Except vitamin D fruit juices and milk, mushrooms are the only plant-based foods that are a good source of vitamin D. Just like humans, mushrooms too synthesize this vitamin when exposed to sunlight. However, not all types of mushrooms are helpful, since most of them are grown in the dark and don’t contain the vitamin you need. Maitake and portobello are two types of mushrooms you can include in your diet. One cup of diced portobello mushrooms may contain as much as 400 IUs of vitamin D. You can add mushrooms to your soup, pasta or stir-fry them in some butter and garlic.
7. Cod liver oil
Cod liver oil offers many benefits and is helpful for your overall health. However, a lot of people don’t find it very appetising. These days cod liver oil capsules are flavoured with mint or citrus so it doesn’t give you bad burps once you pop it. One tablespoon of cod liver oil contains about 1300 IUs of vitamin D which is double than the recommended dietary allowance, excess of vitamin D is not good either. If you don’t want to get your vitamin D from fruits, milk or other options you can consider cod liver oil. However, consult your physician before taking it.
8. Raw Oysters
Another type of seafood that is full of nutrients and rich in vitamin D is oysters. A type of clam that lives in saltwater, oysters are low in calories and contain about 320 IUs of vitamin D. They also contain more vitamin B12, copper and zinc than a multivitamin tablet. Fruits definitely contain lesser amounts of vitamin D than seafood, therefore, if you are a non-vegetarian and love seafood, raw oysters and salmon are the richest sources. Adding boiled oysters to your salad will not only add heaps of taste but will also give you a lot of health benefits.
FAQs about vitamin D:
Q. Can I raise my vitamin D level quickly?

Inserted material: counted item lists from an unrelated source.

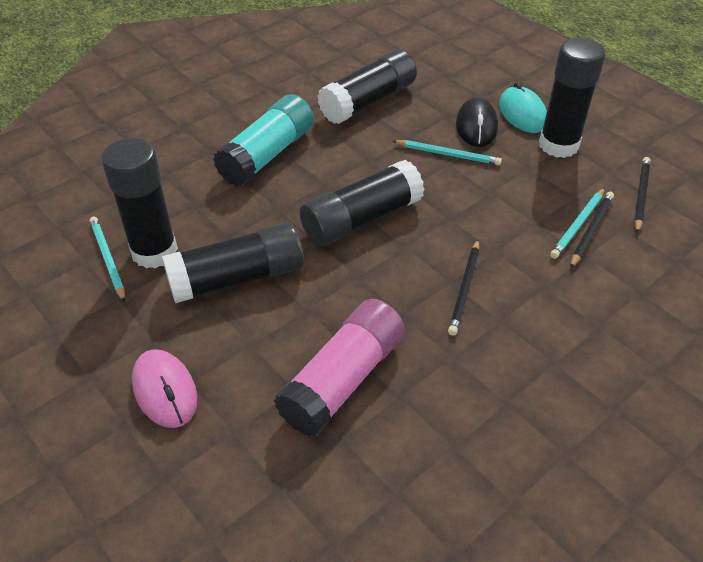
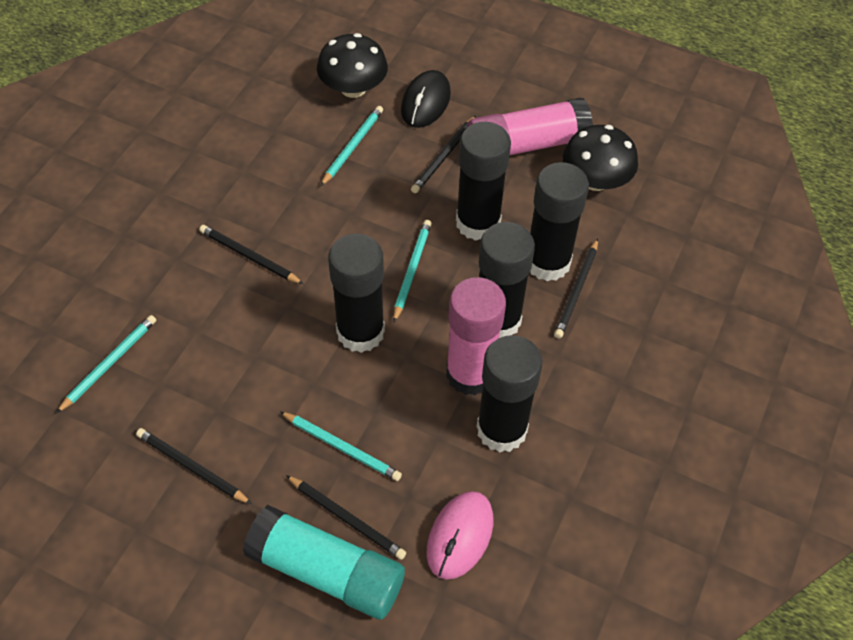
black mushroom: none = 0 -> [317,33,388,98] [563,125,638,191] = 2
black pencil: [448,240,479,336] [571,192,614,268] [634,157,651,233] = 3 -> [136,428,252,504] [199,225,304,284] [286,475,406,560] [411,116,476,193] [554,238,598,338] = 5
pink glue stick: [274,299,405,437] = 1 -> [446,277,506,395] [467,97,593,155] = 2
turquoise mouse: [499,82,547,133] = 1 -> none = 0
turquoise pencil: [90,217,125,302] [393,140,502,165] [550,188,605,259] = 3 -> [56,315,156,413] [280,411,402,481] [320,106,383,187] [393,220,432,322] = 4

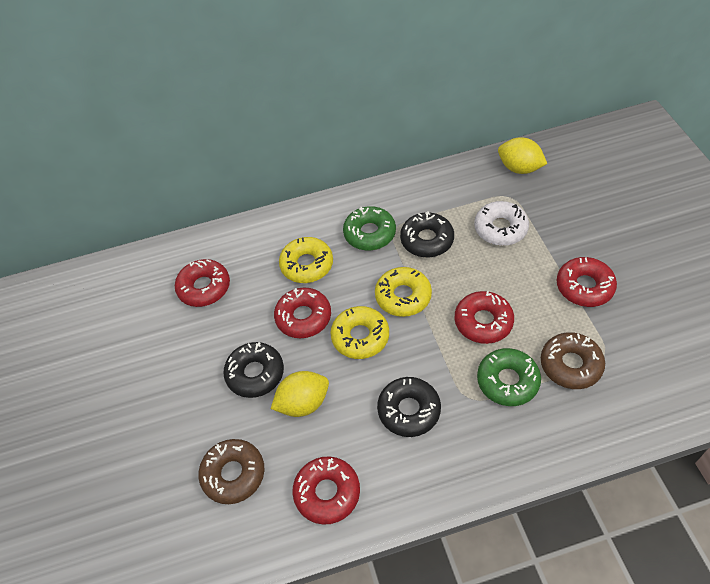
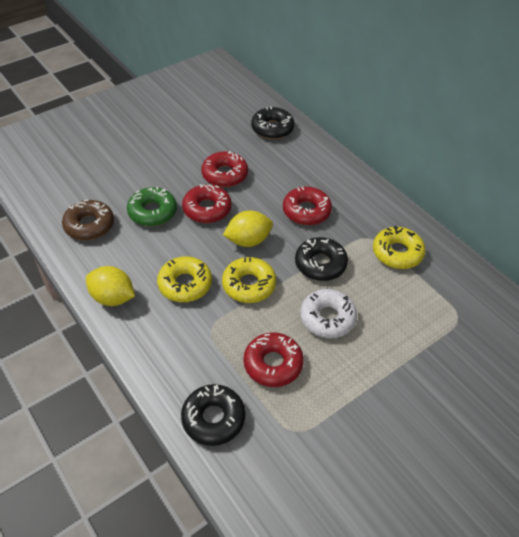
brown donut: [198,439,264,504] [541,332,605,389] = 2 -> [62,200,114,240] = 1
green donut: [343,206,396,250] [477,348,541,406] = 2 -> [127,187,177,226] = 1
red donut: [175,259,230,307] [274,288,331,338] [293,456,360,524] [455,291,514,344] [557,257,617,307] = 5 -> [182,184,231,223] [202,151,248,187] [244,332,304,387] [283,187,332,225] = 4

A. The most effective way to do that is by spending some time every day in the sunlight, consuming fatty fish or seafood or take a supplement.
Q. What causes low vitamin D levels in the body?
A. Deficiency can be a result of inadequate exposure to sunlight and health disorders such as gastrointestinal and liver diseases.
Q. What are the effects of low vitamin D on the body?
A. Depression, hair loss, fatigue and tiredness are some effects of low vitamin D levels in the body.